Così il vicepresidente e assessore alla cultura regionale Mario Anzil: "La mostra "Contemporaneità Costante" rappresenta un progetto di grande valore culturale perché dimostra come il nostro patrimonio storico possa continuare a dialogare con il presente, offrendo nuove occasioni di conoscenza e di riflessione. Mettere in relazione i reperti del Museo archeologico nazionale di Aquileia con le opere della Pop Art significa raccontare la straordinaria attualità della nostra storia e confermare che la cultura è uno strumento vivo, capace di parlare a pubblici diversi e alle nuove generazioni".

"Il nostro sostegno al progetto – spiega Roberto Corciulo, presidente della Fondazione Aquileia – si inserisce nella strategia di valorizzazione del patrimonio archeologico che la Fondazione porta avanti con l'obiettivo di rafforzare il ruolo di Aquileia come luogo di ricerca, innovazione e dialogo tra discipline. Il confronto tra archeologia e arte contemporanea rappresenta un'opportunità per offrire nuove prospettive di interpretazione del patrimonio e coinvolgere il pubblico in un'esperienza di conoscenza più ricca".

"La mostra "Contemporaneità Costante" – è la dichiarazione di Emanuele Zorino, Sindaco di Aquileia – conferma Aquileia come luogo di apertura culturale e innovazione: un incontro fecondo tra antico e contemporaneo che arricchisce l'offerta culturale, favorisce la formazione e genera valore per la comunità e il territorio. Un progetto che fa dialogare la vitalità dell'arte contemporanea con l'eredità archeologica di Aquileia, rivelandone nuove chiavi di lettura e valorizzando il nostro patrimonio per le generazioni presenti e future".

"Esporre in una location prestigiosa e bellissima come il Museo archeologico nazionale di Aquileia – conclude Massimo Borgobello, presidente di Fondazione Syncretika Arte e Cultura ETS – è un grande onore, che accogliamo con responsabilità e rispetto, oltre che con la consapevolezza che le nostre proposte culturali ed artistiche si stanno posizionando sui livelli di eccellenza che ci siamo prefissati".

L'esposizione si snoda lungo il percorso museale, ponendo le opere in dialogo con i reperti esposti; una sezione della mostra è allestita inoltre nei suggestivi depositi visitabili del Museo. Nelle sale del piano terra popolate di statue ed effigi già destinate allo spazio pubblico, il visitatore incontra opere che esaltano o interrogano criticamente l'immagine di personaggi contemporanei: De Gaulle di Sergio Lombardo, Cardinale di Tano Festa o Omaggio a de Chirico di Mario Schifano ne sono un esempio emblematico. Altre opere dialogano con i reperti esposti nelle sale dedicate alla domus e alle attività produttive.
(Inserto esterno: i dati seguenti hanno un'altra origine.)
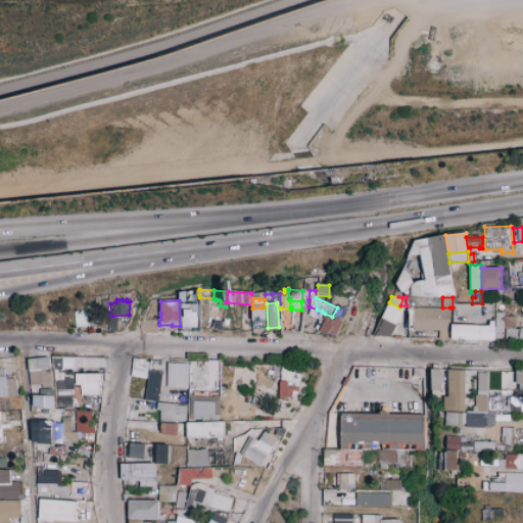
[(402,308),(395,325),(382,319),(389,302),(399,307),(402,308)]
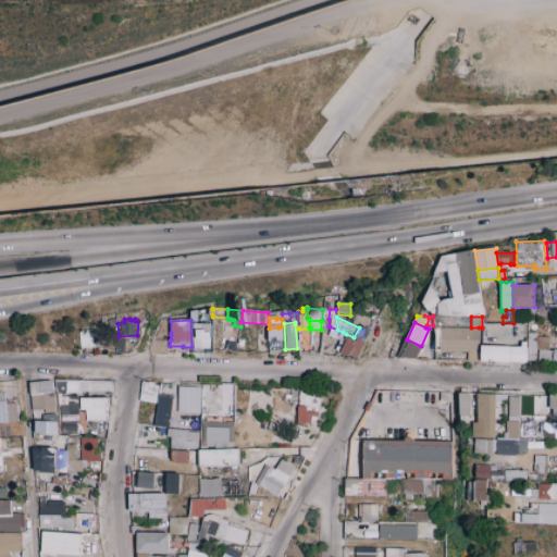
[(222,338),(223,323),(232,324),(230,339),(222,338)]
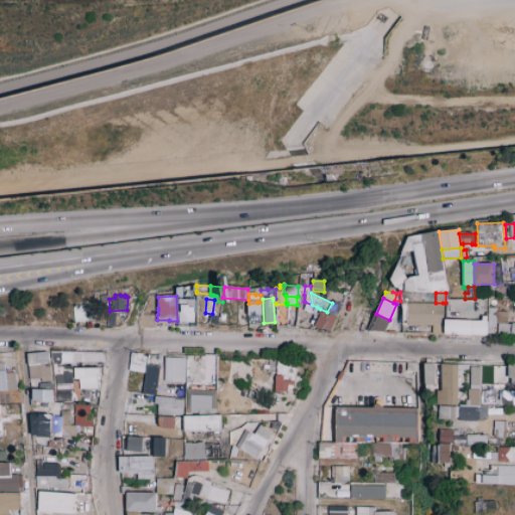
[(332,302),(334,303),(335,301),(337,302),(341,304),(343,305),(337,316),(331,313),(327,312),(332,303),(332,302)]
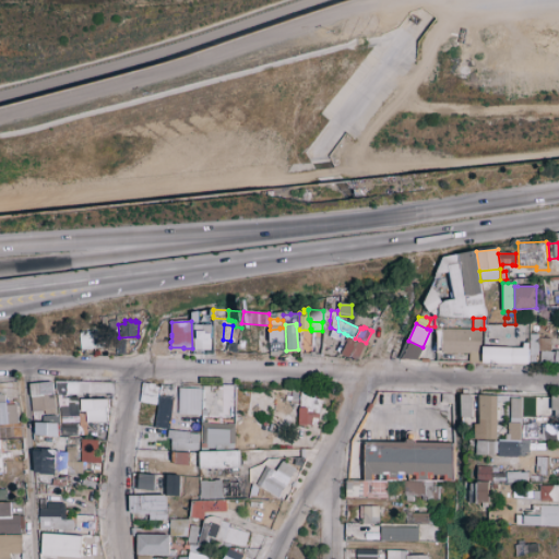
[(284,342),(270,342),(270,330),(280,329),(280,328),(284,328),(284,342)]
Inserita nel contesto di Aquileia, città di straordinaria rilevanza storica e culturale e sito riconosciuto Patrimonio dell'Umanità UNESCO, la mostra vuole valorizzare il Museo archeologico nazionale come luogo di ricerca, interpretazione e sperimentazione culturale. L'esposizione non si sovrappone al percorso archeologico permanente, ma lo affianca, offrendo nuove chiavi di lettura del patrimonio attraverso il confronto e il dialogo con i linguaggi dell'arte contemporanea. Contemporaneità Costante. Pop art invita così il visitatore a riconoscere nell'uomo antico lo stesso individuo che abita il mondo contemporaneo, accomunato dal bisogno di immagini, simboli e narrazioni attraverso cui comprendere e rappresentare la propria esperienza nel tempo.

La mostra sarà visitabile presso il Museo archeologico nazionale di Aquileia dal 10 luglio al 27 settembre 2026 nei consueti orari di apertura dalle 10 alle 19.